More precisely: AI has already become a salient variable in the economy, but it has not entered the most formal, cumulative layer of economics at the same speed.

AI-related public equity basket as a share of a U.S. equity market proxy.

5. Incentive Misalignment

At the surface, one might say: academia is too slow, AI is too fast. But the deeper problem is not speed itself. It is incentive misalignment.

Formal publication rewards conclusions that can survive review, revision, and comparison with the literature. That system makes sense. It pushes researchers toward more stable objects, because stable objects are easier to evaluate and easier for later research to build on.

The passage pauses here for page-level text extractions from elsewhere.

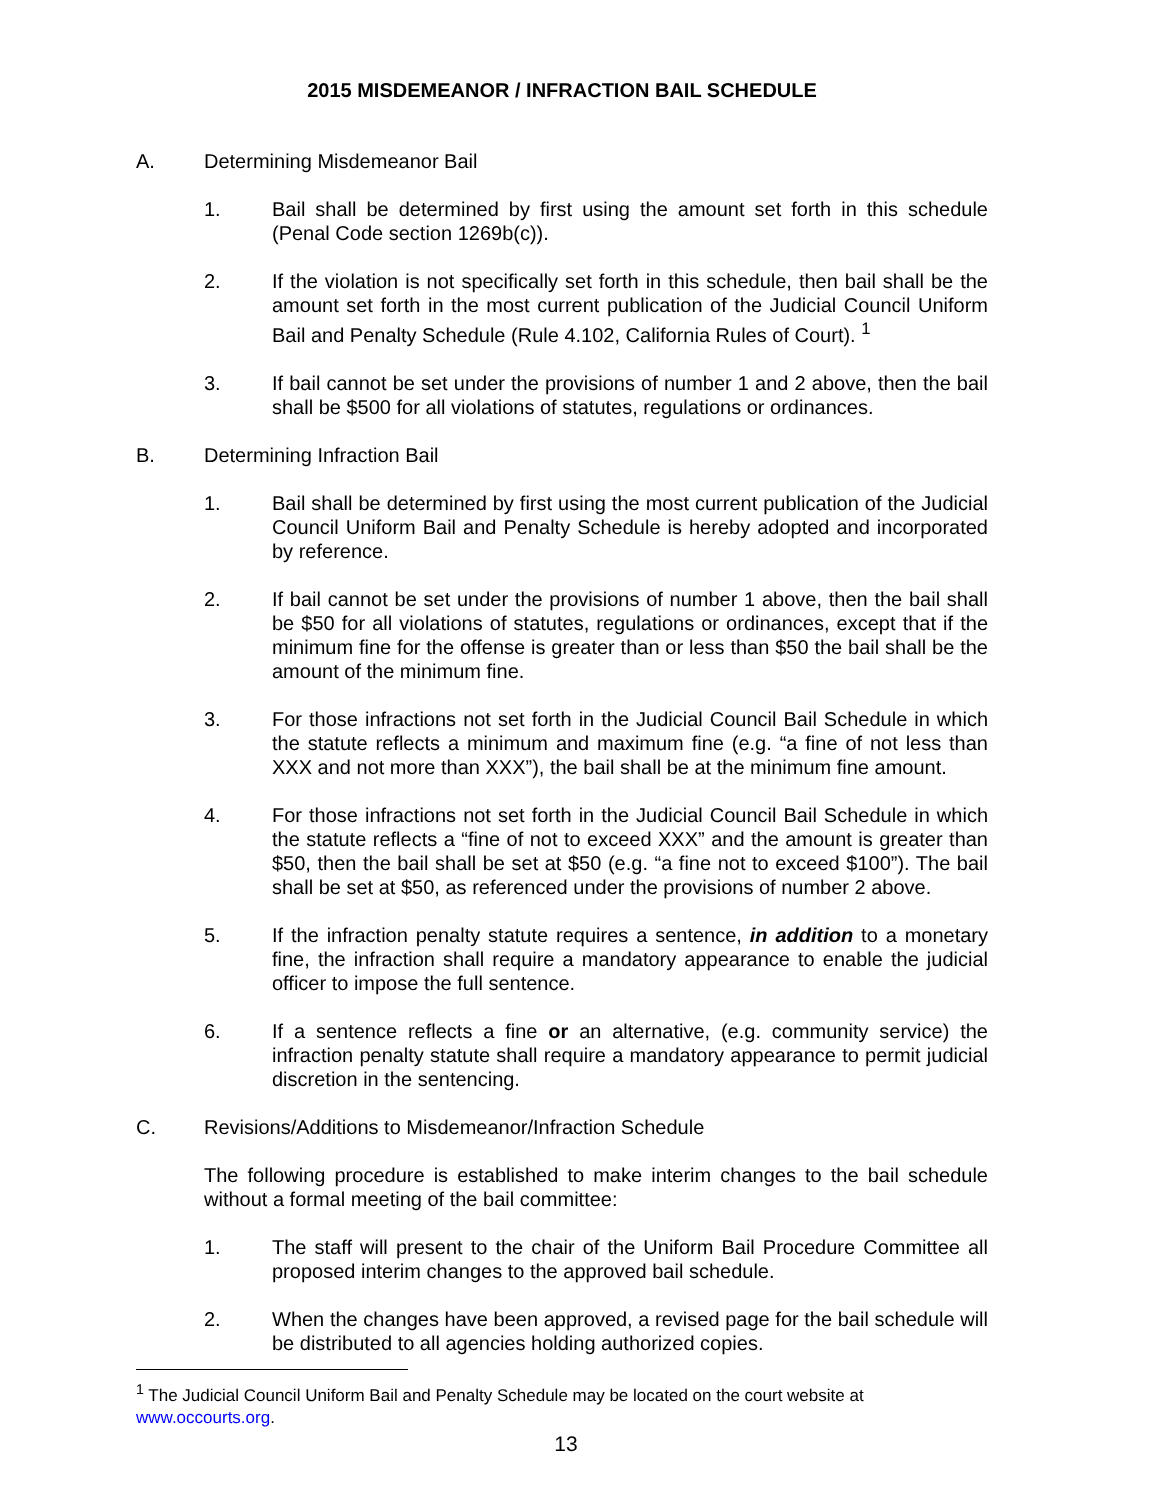2015 MISDEMEANOR / INFRACTION BAIL SCHEDULE
A. Determining Misdemeanor Bail
1. Bail shall be determined by first using the amount set forth in this schedule (Penal Code section 1269b(c)).
2. If the violation is not specifically set forth in this schedule, then bail shall be the amount set forth in the most current publication of the Judicial Council Uniform Bail and Penalty Schedule (Rule 4.102, California Rules of Court). <sup>1</sup>
3. If bail cannot be set under the provisions of number 1 and 2 above, then the bail shall be $500 for all violations of statutes, regulations or ordinances.
B. Determining Infraction Bail
1. Bail shall be determined by first using the most current publication of the Judicial Council Uniform Bail and Penalty Schedule is hereby adopted and incorporated by reference.
2. If bail cannot be set under the provisions of number 1 above, then the bail shall be $50 for all violations of statutes, regulations or ordinances, except that if the minimum fine for the offense is greater than or less than $50 the bail shall be the amount of the minimum fine.
3. For those infractions not set forth in the Judicial Council Bail Schedule in which the statute reflects a minimum and maximum fine (e.g. “a fine of not less than XXX and not more than XXX”), the bail shall be at the minimum fine amount.
4. For those infractions not set forth in the Judicial Council Bail Schedule in which the statute reflects a “fine of not to exceed XXX” and the amount is greater than $50, then the bail shall be set at $50 (e.g. “a fine not to exceed $100”). The bail shall be set at $50, as referenced under the provisions of number 2 above.
5. If the infraction penalty statute requires a sentence, in addition to a monetary fine, the infraction shall require a mandatory appearance to enable the judicial officer to impose the full sentence.
6. If a sentence reflects a fine or an alternative, (e.g. community service) the infraction penalty statute shall require a mandatory appearance to permit judicial discretion in the sentencing.
C. Revisions/Additions to Misdemeanor/Infraction Schedule
The following procedure is established to make interim changes to the bail schedule without a formal meeting of the bail committee:
1. The staff will present to the chair of the Uniform Bail Procedure Committee all proposed interim changes to the approved bail schedule.
2. When the changes have been approved, a revised page for the bail schedule will be distributed to all agencies holding authorized copies.
<sup>1</sup> The Judicial Council Uniform Bail and Penalty Schedule may be located on the court website at www.occourts.org.
13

But much of the knowledge AI governance needs appears before the structure has stabilized. A researcher might spend three years studying how AI changes a certain kind of work. By the time the paper is published, model capability, product form, and organizational use may all have changed. The conclusion does not become invalid because the research was careless. It becomes dated because the object itself has moved.

This is the mismatch: the changes society most needs to understand are not necessarily the changes that most easily become papers, citations, jobs, and prestige. The more cautious researchers are, the more likely they are to wait until the object stabilizes. But policy judgment often cannot wait until after stabilization.

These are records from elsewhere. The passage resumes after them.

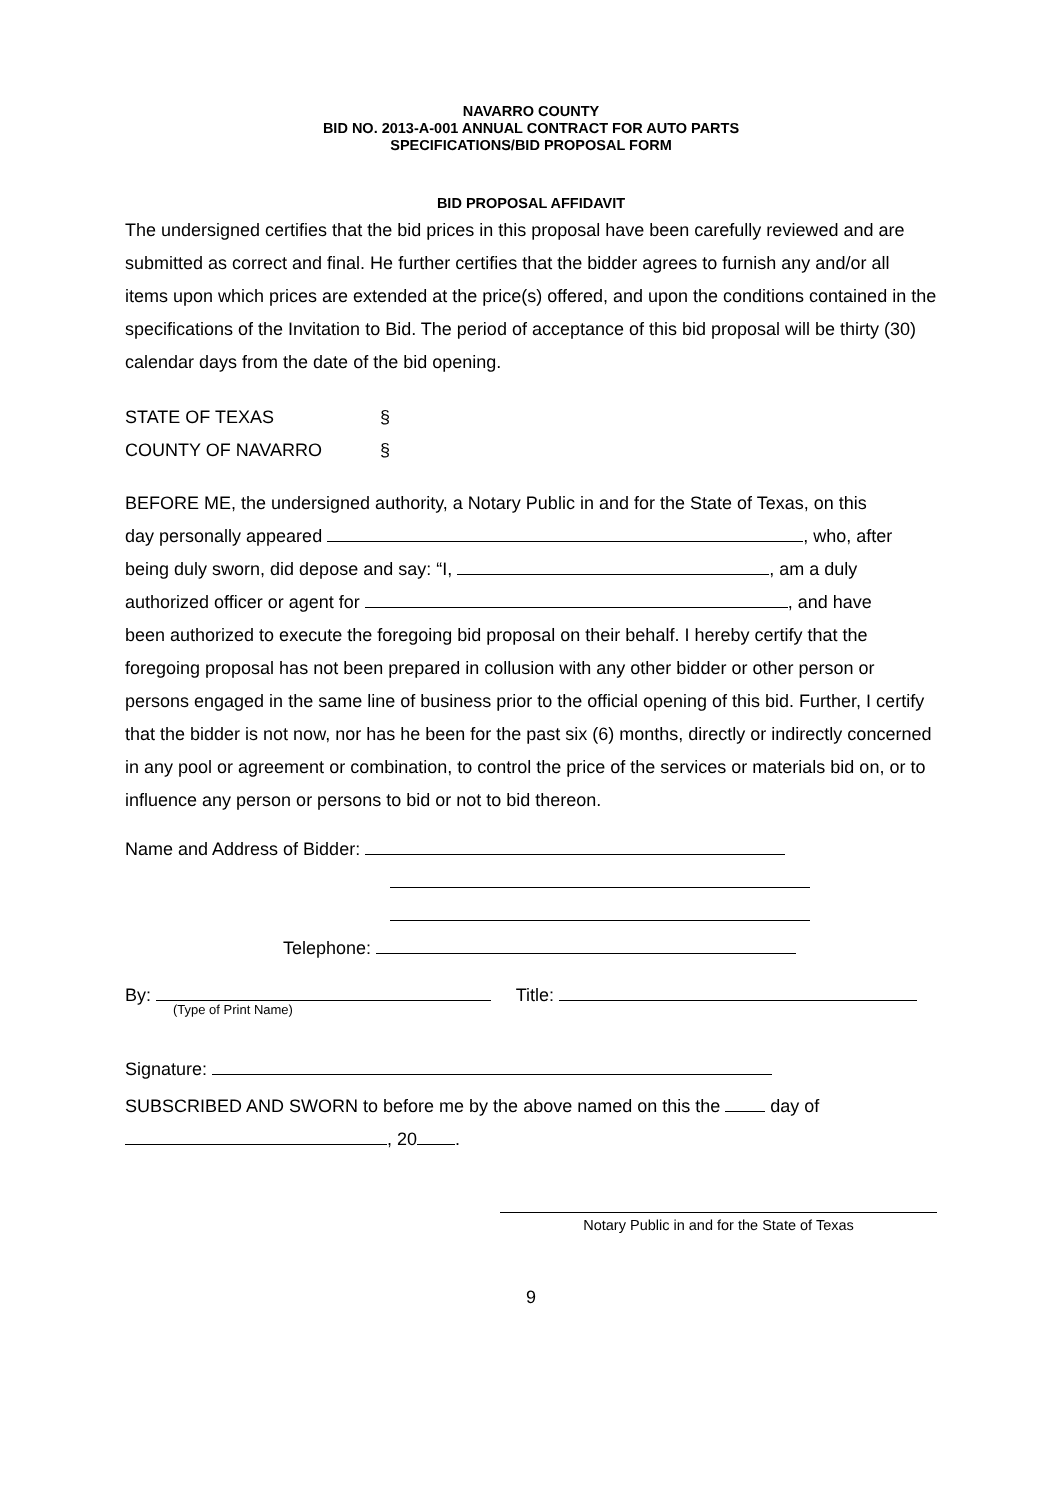NAVARRO COUNTY
BID NO. 2013-A-001 ANNUAL CONTRACT FOR AUTO PARTS
SPECIFICATIONS/BID PROPOSAL FORM
BID PROPOSAL AFFIDAVIT
The undersigned certifies that the bid prices in this proposal have been carefully reviewed and are submitted as correct and final. He further certifies that the bidder agrees to furnish any and/or all items upon which prices are extended at the price(s) offered, and upon the conditions contained in the specifications of the Invitation to Bid. The period of acceptance of this bid proposal will be thirty (30) calendar days from the date of the bid opening.
STATE OF TEXAS §
COUNTY OF NAVARRO §
BEFORE ME, the undersigned authority, a Notary Public in and for the State of Texas, on this
day personally appeared , who, after
being duly sworn, did depose and say: “I, , am a duly
authorized officer or agent for , and have
been authorized to execute the foregoing bid proposal on their behalf. I hereby certify that the foregoing proposal has not been prepared in collusion with any other bidder or other person or persons engaged in the same line of business prior to the official opening of this bid. Further, I certify that the bidder is not now, nor has he been for the past six (6) months, directly or indirectly concerned in any pool or agreement or combination, to control the price of the services or materials bid on, or to influence any person or persons to bid or not to bid thereon.
Name and Address of Bidder:
Telephone:
By: Title:
(Type of Print Name)
Signature:
SUBSCRIBED AND SWORN to before me by the above named on this the day of
, 20 .
Notary Public in and for the State of Texas
9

In fast-variable domains, a study therefore cannot only report "what effect AI has on some outcome." It also has to say under what conditions the result holds: what model was used, what adoption environment it was in, whether the task structure changed, and what changes would make the conclusion obsolete.

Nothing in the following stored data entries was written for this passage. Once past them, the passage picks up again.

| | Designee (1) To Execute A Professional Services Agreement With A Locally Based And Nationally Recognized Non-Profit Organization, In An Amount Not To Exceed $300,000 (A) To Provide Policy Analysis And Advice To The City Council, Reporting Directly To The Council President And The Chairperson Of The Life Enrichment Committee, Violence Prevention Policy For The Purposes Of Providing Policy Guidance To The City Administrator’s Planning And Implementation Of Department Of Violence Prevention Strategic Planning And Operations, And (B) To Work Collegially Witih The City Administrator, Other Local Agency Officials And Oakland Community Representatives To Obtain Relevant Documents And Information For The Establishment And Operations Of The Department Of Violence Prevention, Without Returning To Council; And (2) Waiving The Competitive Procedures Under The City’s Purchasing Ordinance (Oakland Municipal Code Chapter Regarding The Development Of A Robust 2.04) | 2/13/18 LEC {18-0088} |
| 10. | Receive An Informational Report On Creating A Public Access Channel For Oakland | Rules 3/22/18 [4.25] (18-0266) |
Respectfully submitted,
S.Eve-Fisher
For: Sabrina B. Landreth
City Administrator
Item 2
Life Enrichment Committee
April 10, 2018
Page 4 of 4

The answer is not to ask economics and social science to abandon slow research. Slow research remains important. The point is that fast-variable domains need a complementary evidence format:

Seen this way, AI governance does not merely challenge social science to "publish faster." The real question is: when the object of study itself is moving, how can social science produce knowledge that is both rigorous and timely enough to enter decisions?

Notes

  1. At least two effects are mixed here. The first is a publication-cycle effect: the shorter the cycle, the sooner new post-ChatGPT topics can appear on the surface of formal articles. The second is a field-selection effect: different disciplines naturally absorb a research object such as AI at different speeds. If the window were extended to the past five or ten years, these two effects would be mixed together, and the relationship in the figure could weaken, change shape, or even look different in some fields.
  2. Sources and method: Hadavand, Hamermesh, and Wilson report 26.38 months from submission to acceptance and 34.31 months from submission to publication for four Top Five economics journals plus REStat. Top Five article counts are a preliminary Crossref metadata screen from November 30, 2022 to June 8, 2026, using a conservative title-level AI keyword screen. The social science figure is an experimental Crossref diagnostic using heterogeneous production-cycle proxies. The public-equity basket is a broad, judgment-based AI-exposed mega-cap technology basket, not a pure-play AI revenue measure. The figure uses StockAnalysis historical market-cap pages, Yahoo Finance chart data, and the Wilshire 5000 index level as a U.S. market-cap proxy; for 2026, basket market caps are approximated by scaling 2025 year-end market caps by Yahoo Finance close-price ratios through May 29, 2026. METR data come from the May 2026 usage survey, "Measuring the Self-Reported Impact of Early-2026 AI on Technical Worker Productivity".